Better still, Jordan has developed the characters' histories: we will discover exactly why Miss Havisham became an embittered old spinster, and understand the full tragedy of the Barbary sisters, because the back stories of Great Expectations and Bleak House are being enacted before us. Jordan has done Dickens the great service of taking his plots seriously, and in doing so has encouraged us to do the same.


Dickens - I notice I have not yet written Charles, so metonymic has his second name become - played a large role in shaping Christmas, with his annual Christmas stories and the raucous Christmas chapter in The Pickwick Papers. He and Prince Albert might be seen as co-founders of the Victorian (and Germanic) Christmas, which, with some American additions, we still largely celebrate. The result is that Dickens survives as an influence - indeed, an institution - but do we still read him?


This Christmas I watched both David Lean's stark, expressionistic treatment of Oliver Twist, and Alastair Sim as the greatest of all screen Scrooges. Both are satisfying on their own terms, with wonderful performances and individual scenes of great power (the pursuit and death of Sikes, the Christmas-morning awakening of Scrooge), but they are also in some respects stock, one-dimensional Dickens that emphasize his weaknesses as much as his strengths. Is it pantomime or art?
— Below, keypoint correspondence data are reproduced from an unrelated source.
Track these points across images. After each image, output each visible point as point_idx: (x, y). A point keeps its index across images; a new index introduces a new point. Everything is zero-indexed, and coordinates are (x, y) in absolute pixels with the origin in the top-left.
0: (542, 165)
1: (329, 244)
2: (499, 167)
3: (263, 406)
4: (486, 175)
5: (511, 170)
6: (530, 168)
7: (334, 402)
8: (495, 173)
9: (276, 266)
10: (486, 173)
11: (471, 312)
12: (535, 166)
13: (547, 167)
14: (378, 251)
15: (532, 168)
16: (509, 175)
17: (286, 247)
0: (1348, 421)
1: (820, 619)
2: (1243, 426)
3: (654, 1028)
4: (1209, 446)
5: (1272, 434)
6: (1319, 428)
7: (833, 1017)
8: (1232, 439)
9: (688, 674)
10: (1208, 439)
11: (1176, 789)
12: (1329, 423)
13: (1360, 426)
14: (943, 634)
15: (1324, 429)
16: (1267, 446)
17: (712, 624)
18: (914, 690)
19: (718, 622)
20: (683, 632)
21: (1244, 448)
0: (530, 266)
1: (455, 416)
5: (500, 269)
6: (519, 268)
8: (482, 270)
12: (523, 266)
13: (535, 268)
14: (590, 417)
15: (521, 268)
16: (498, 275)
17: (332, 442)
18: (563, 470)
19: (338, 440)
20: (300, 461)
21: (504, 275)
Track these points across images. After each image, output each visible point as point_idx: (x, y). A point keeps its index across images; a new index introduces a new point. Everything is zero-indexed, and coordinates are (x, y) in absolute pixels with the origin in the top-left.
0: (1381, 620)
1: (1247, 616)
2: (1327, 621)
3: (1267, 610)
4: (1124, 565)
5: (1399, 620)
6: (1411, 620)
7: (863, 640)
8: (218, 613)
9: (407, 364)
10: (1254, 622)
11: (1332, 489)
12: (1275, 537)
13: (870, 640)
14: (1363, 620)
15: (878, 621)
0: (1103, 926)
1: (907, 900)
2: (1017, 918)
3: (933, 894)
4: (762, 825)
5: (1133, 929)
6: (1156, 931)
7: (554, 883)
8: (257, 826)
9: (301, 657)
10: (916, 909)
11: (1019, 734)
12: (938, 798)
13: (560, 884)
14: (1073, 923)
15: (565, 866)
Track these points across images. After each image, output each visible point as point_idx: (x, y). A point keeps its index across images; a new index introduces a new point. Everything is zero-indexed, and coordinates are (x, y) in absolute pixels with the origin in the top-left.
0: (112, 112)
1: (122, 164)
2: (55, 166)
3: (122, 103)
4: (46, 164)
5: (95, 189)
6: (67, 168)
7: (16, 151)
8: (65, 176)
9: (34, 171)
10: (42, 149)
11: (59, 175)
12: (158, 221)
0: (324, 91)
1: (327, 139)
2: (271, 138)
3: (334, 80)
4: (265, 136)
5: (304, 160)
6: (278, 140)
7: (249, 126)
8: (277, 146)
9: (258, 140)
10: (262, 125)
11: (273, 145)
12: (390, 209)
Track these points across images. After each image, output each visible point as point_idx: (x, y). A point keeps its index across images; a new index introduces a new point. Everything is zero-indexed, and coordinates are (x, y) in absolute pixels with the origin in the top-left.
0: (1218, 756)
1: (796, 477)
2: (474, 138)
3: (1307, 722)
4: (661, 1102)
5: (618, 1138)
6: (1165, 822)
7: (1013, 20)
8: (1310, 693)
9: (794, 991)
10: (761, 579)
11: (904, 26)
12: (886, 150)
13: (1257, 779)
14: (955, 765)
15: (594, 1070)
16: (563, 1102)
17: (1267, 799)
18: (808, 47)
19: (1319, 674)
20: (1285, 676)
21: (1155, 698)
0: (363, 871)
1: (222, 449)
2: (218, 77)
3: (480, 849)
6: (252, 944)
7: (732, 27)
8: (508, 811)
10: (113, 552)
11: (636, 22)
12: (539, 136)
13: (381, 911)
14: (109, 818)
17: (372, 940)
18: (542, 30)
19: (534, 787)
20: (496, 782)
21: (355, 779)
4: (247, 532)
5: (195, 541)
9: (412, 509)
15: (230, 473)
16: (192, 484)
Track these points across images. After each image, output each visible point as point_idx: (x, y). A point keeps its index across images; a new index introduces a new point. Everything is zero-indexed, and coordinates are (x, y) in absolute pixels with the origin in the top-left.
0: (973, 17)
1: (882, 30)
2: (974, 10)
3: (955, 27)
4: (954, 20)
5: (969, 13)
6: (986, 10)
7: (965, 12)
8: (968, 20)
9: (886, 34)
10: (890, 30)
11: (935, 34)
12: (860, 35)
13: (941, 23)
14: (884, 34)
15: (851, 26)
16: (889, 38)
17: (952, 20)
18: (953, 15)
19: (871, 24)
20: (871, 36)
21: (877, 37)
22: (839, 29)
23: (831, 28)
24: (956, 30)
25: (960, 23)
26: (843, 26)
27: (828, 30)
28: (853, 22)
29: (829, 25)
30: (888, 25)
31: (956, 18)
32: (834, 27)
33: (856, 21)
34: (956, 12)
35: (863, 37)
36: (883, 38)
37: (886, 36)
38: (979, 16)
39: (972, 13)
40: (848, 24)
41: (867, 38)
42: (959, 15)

Only Jordan has made me want to return to the books and immerse myself in DIckens' imaginative world again. And only Jorden has reminded me why, at the end of Evelyn Waugh's A Handful of Dust, the illiterate Mr Todd is so determined to keep Tony Last at his settlement in the Amazonian jungle forever, reading Dickens' novels aloud to him (apart, that is, from the unnamed two that have been consumed by insects) on what amounts to a continuous loop.


Waugh was dismissive of Dickens' emotionalism, and inflicting the latter's novels on the doomed Last as an eternal punishment might be seen as part of that critique. Mr Todd is a madman, yet perhaps in his unquenchable devotion to Dickens he is more perceptive than those who, adopting an austere adult sensibility, grow out of him. "It is delightful to start again," says Mr Todd. "Each time I think I find more to enjoy and admire." Truly, the occupation of a lifetime.